Envoy’s core strength isn’t just routing traffic; it’s about arbitrarily reconfiguring its entire understanding of the network topology, including what services exist, where they are, and how to talk to them, all without a single restart.

Let’s see this in action. Imagine we have a simple frontend service that needs to talk to a backend service. We’ll configure Envoy to act as a proxy for frontend, so frontend thinks it’s talking directly to backend, but Envoy is intercepting and forwarding.

Here’s a complete static configuration:

static_resources:
  listeners:
  - name: listener_0
    address:
      socket_address:
        address: 0.0.0.0
        port_value: 8080
    filter_chains:
    - filters:
      - name: envoy.filters.network.http_connection_manager
        typed_config:
          "@type": type.googleapis.com/envoy.extensions.filters.network.http_connection_manager.v3.HttpConnectionManager
          stat_prefix: ingress_http
          codec_type: auto
          route_config:
            name: local_route
            virtual_hosts:
            - name: local_service
              domains: ["*"]
              routes:
              - match:
                  prefix: "/api/v1/users"

○ ○ ○ ○ ○

— INSTRUCTIONS TO FOLLOW —
In the Envoy passage, what port value is given for the listener's socket address?

(Source records)

○ ○ ○ ○ ○

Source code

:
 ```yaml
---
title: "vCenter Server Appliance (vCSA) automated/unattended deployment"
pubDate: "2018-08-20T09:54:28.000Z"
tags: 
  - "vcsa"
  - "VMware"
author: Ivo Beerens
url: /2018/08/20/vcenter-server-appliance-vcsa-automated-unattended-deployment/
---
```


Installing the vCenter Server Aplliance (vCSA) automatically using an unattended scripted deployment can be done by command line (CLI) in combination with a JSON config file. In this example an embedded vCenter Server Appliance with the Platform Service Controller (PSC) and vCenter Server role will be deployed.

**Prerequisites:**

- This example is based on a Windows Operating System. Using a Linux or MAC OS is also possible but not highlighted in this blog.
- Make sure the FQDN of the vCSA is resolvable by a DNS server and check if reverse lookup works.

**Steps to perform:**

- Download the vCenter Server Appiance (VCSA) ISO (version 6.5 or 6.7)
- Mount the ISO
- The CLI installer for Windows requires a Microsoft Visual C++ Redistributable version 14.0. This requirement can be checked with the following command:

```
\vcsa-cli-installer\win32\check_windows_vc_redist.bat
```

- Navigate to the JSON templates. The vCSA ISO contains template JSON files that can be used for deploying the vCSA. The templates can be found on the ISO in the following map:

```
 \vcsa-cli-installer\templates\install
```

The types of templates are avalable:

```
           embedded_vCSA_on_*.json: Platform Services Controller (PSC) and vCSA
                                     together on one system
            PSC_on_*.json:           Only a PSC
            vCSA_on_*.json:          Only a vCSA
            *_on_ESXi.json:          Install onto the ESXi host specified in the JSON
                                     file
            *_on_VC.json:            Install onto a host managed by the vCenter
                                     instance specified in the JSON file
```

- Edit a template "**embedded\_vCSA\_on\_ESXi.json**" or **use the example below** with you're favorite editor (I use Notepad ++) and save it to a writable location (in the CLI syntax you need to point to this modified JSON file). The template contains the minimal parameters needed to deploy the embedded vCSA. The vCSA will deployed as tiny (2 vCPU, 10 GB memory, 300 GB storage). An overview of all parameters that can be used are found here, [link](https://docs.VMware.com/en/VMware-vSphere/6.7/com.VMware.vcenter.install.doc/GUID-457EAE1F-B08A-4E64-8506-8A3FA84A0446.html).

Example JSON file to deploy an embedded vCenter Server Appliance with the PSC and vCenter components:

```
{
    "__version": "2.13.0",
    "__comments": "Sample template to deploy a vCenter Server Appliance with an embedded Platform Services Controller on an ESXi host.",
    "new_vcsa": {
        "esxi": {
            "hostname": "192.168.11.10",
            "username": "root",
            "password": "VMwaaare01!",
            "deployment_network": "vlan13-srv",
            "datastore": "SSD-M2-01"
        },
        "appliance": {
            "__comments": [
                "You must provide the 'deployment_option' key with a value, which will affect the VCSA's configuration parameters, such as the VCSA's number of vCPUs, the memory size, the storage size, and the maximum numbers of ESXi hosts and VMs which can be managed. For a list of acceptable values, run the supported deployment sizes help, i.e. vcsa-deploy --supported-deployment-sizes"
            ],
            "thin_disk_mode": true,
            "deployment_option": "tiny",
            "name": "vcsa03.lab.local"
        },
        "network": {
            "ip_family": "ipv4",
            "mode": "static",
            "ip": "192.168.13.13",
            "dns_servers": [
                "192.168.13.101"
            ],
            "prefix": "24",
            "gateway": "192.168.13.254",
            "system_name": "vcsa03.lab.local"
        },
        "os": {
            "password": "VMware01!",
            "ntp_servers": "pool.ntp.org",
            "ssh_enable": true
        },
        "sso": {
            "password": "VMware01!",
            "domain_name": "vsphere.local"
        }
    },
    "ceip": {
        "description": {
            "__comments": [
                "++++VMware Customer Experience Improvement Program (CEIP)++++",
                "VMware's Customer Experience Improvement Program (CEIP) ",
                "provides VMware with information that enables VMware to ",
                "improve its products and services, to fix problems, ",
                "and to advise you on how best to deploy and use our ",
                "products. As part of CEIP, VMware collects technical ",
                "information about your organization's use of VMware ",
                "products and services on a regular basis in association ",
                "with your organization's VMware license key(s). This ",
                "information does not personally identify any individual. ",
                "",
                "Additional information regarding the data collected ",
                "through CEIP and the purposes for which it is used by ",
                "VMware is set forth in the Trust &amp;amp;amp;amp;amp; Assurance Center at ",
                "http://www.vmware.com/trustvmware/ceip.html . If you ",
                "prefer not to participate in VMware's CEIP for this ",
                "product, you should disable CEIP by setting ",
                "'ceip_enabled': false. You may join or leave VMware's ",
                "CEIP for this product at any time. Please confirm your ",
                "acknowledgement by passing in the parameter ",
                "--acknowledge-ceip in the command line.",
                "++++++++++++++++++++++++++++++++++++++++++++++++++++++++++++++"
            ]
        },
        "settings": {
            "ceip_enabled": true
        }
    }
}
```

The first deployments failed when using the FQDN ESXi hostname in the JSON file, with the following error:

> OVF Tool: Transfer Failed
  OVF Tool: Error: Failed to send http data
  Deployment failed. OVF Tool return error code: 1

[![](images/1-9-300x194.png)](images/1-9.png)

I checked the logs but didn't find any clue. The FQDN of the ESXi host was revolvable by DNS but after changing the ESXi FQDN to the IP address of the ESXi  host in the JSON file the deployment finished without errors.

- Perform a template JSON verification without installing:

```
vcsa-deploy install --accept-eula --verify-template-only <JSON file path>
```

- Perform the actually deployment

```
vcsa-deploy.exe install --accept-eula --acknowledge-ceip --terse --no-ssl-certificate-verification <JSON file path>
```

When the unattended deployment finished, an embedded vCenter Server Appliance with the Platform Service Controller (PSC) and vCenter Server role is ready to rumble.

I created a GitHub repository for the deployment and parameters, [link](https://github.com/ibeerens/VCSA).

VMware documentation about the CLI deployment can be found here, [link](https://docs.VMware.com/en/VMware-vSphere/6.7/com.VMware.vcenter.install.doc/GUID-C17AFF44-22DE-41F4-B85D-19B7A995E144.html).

○ ○ ○ ○ ○

— ANSWER TO THIS PROBLEM —
8080